Os momentos vivenciados ao longo da programação possibilitaram o fortalecimento de saberes e práticas sobre outra forma de produção, consumo e trabalho solidário, que contribuem para outro modelo de desenvolvimento a partir da lógica do “Bem-Viver”. Nesta direção, é imprescindível:

– Lutar pela aprovação do Projeto de Lei nº 4685/2012, que dispõe sobre a Política Nacional de Economia Solidária e cria o Sistema Nacional de Economia Solidária, com previsão orçamentária e fundo público. Para tanto, o Projeto Esperança/Cooesperança, em conjunto com outras instituições estará presente na Câmara dos Deputados representando a defesa dos interesses dos empreendimentos de economia solidária.

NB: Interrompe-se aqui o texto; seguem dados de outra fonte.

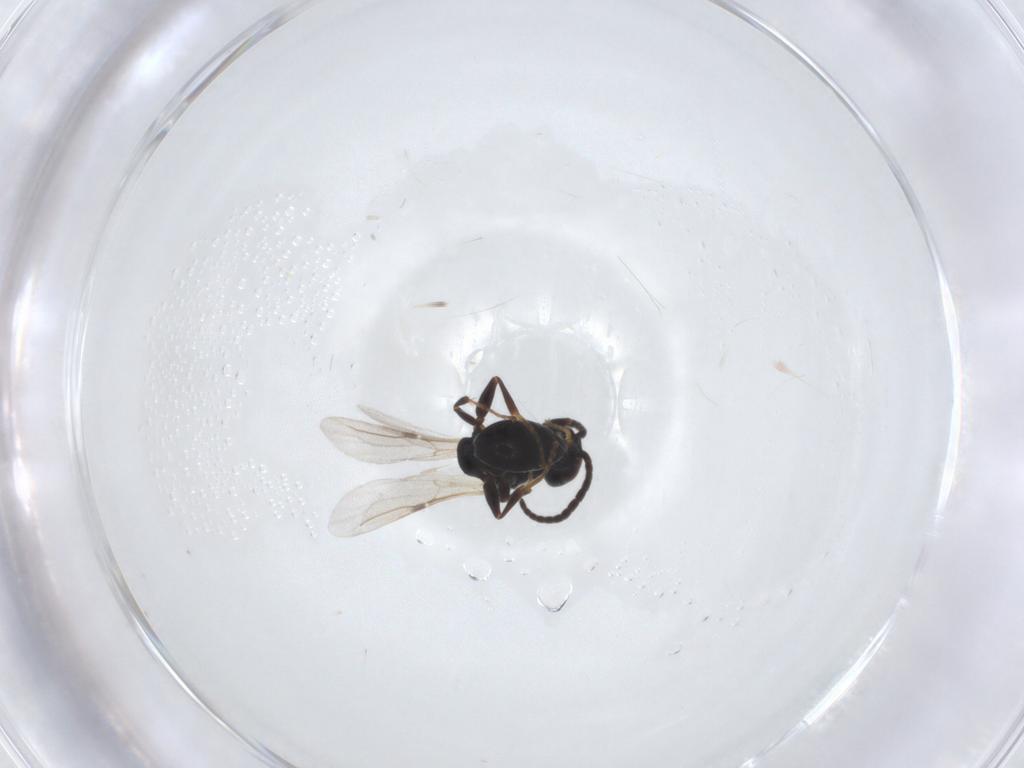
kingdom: Animalia
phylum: Arthropoda
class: Insecta
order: Hymenoptera
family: Bethylidae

– Contribuir para o fortalecimento da Rede Brasileira de Comercialização Solidária (Rede COMSOL), formada por 200 pontos fixos de comercialização, em conjunto com outras redes nacionais e internacionais, que constroem estratégias para fortalecer o direito de produzir e consumir alimentos saudáveis, vivendo e trabalhando em cooperação e de maneira sustentável.

– Incidir para a execução integral do disposto na Lei 11.445/2007 – Lei do Saneamento Básico, com vistas à garantia de abastecimento de água potável, esgotamento sanitário, tratamento de resíduos sólidos e drenagem urbana, os quais são direitos humanos universais; e contribuir para a materialização do Estatuto da Cidade (Lei no 10.257/2001) reafirmando a luta pelo direito à cidade sustentável.

– Tornar visível a realidade cotidiana da população empobrecida e em situação de vulnerabilidade social, suas lutas e formas de organização, contribuindo para a construção de estratégias de resistências.

– Fortalecer as manifestações do Grito dos Excluídos na América Latina e o 23º Grito dos Excluídos no Brasil, na semana da Pátria, mobilizados/as pelo lema: “Vida em primeiro lugar: por direitos e democracia a luta é todo dia”.

– Garantir e visibilizar a diversidade presente na Economia Solidária, a partir das experiências organizativas e práticas dos Povos Indígenas e de Matriz Africana.

– Fortalecer a organização dos Fundos Rotativos Solidários, como alternativa eco-econômico-político e social de resistência dos empreendimentos de economia solidária.

– Contribuir com a campanha para elaboração de documentário da vida e testemunho de um dos ícones da Economia Solidária no Brasil e no mundo, Prof. Paul Singer.

Convidamos a todos e todas para celebrar os 25 anos da FEICOOP, o 3º Fórum e a 3ª Feira Mundial de Economia Solidária, mobilizados/as pelo tema “Construindo a sociedade do bem viver: por uma ética planetária” e participar ativamente da programação dos 10 anos de realização do Fórum Mundial de Educação em Santa Maria, no período de 12 a 15 de julho de 2018.

Inspirados/as pela convocação do Papa Francisco aos movimentos sociais: “Nenhuma família sem casa, nenhum camponês sem terra, nenhum trabalhador sem direitos”, ousamos afirmar: Nenhum direito a menos!

Santa Maria/RS – Brasil, 9 de julho de 2017.